───── Excerto fornecido ─────

Fomos aos sítios mais problemáticos dos seis distritos com maior nível de criminalidade no País
Na Ameixoeira, só se ouvem tiros na Passagem de Ano' – é um coro uníssono esta afirmação de africanos, ciganos e brancos. Uns acrescentam o Carnaval. Então, é consensual: há armas no bairro. 'O cigano, desde pequenino, tem uma navalha ou uma pistola', confirma Fernando Batista, 54 anos. Ele próprio é cigano – mas de armas apreendidas; a última lá se foi em Moura (no Alentejo), 'matou um gaio' – e retrata parte da realidade de um dos bairros mais perigosos de Lisboa, que o Relatório da Segurança Interna 2008 classifica como o distrito do País com criminalidade mais elevada.
De manhã, o bairro da Ameixoeira respira o ar do silêncio. À porta do único café, entre as zonas 4 e 6 – e diz-se que é uma aventura ser lojista nos dois cantões mais perigos do bairro –, Nuno Simões, 34 anos, vai reinando: 'Aqui no bairro? Se há droga!? Ai meu Deus, é aos guarda-fatos cheios.' E enumera que por ali 'há muitos bandidos', que a Ameixoeira justifica os piores rumores de criminalidade... 'Há coisas que escuso dizer: este bairro é uma só coisa. Se a pessoa não for daqui, não anda cá à noite; mesmo os daqui já estão f*.' Nuno não trabalha, é casado, e joga PlayStation toda a tarde – diz ele.
A realidade de violência e tráfico está inscrita nos noticiários. Ana Cruz, coordenadora do Projecto Interligar, da Associação SOS Racismo, conta que os ciganos não são uma maioria no bairro, mas são sentidos como tal. Isto porque os idosos fecham-se em casa. 'Aqui as pessoas não são assaltadas na rua', garante. Pelo sim, pelo não, Benjamim Gonçalves, 65 anos, transformou a sua casa num cofre-forte. Pôs-lhe uma porta blindada.

───── Material fornecido ─────

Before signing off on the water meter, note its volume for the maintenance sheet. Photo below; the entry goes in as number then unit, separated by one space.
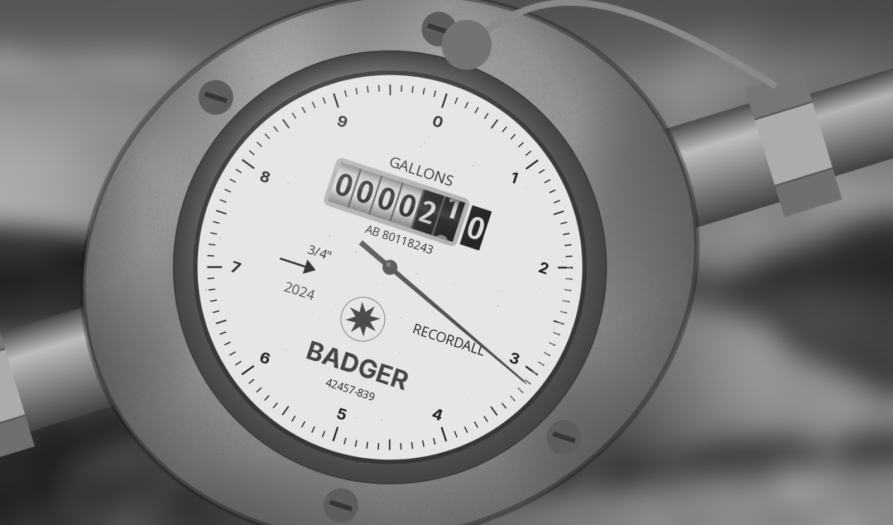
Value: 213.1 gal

─────
───── Material fornecido ─────

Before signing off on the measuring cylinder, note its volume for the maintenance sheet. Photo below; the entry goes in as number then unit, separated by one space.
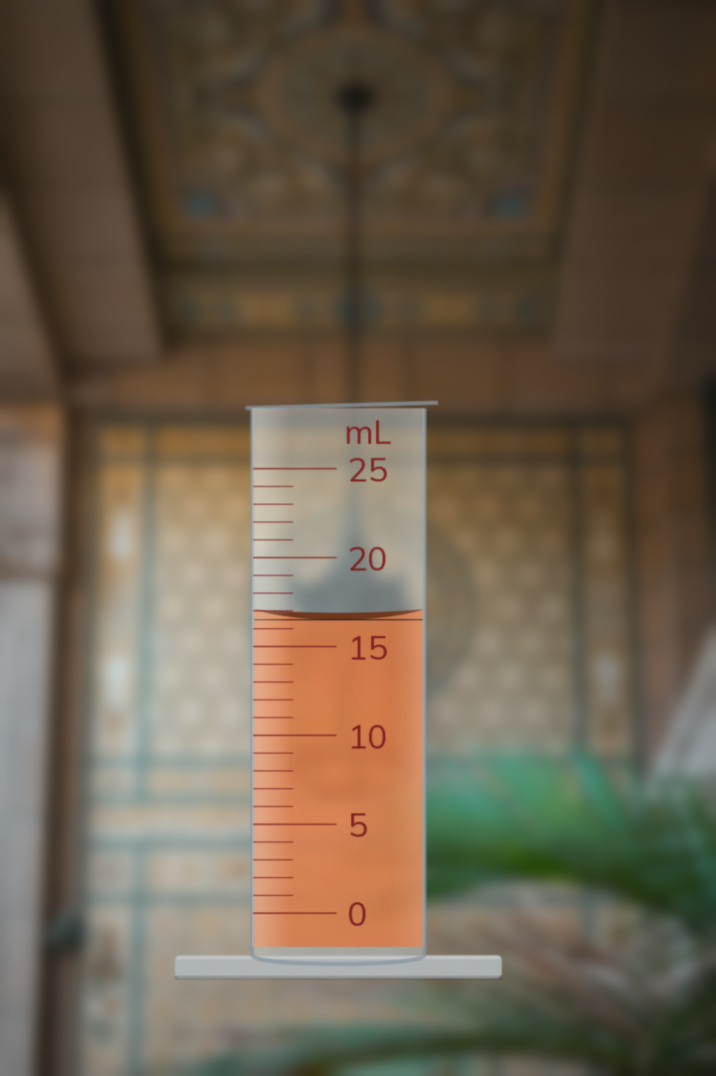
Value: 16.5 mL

─────

* **Tarefa**
Enumere todas as pessoas do excerto sobre a Ameixoeira cuja idade é indicada, juntamente com essa idade. Os registos não são necessários para resolver esta tarefa.

* **Resposta escrita**
- Fernando Batista, 54 anos
- Nuno Simões, 34 anos
- Benjamim Gonçalves, 65 anos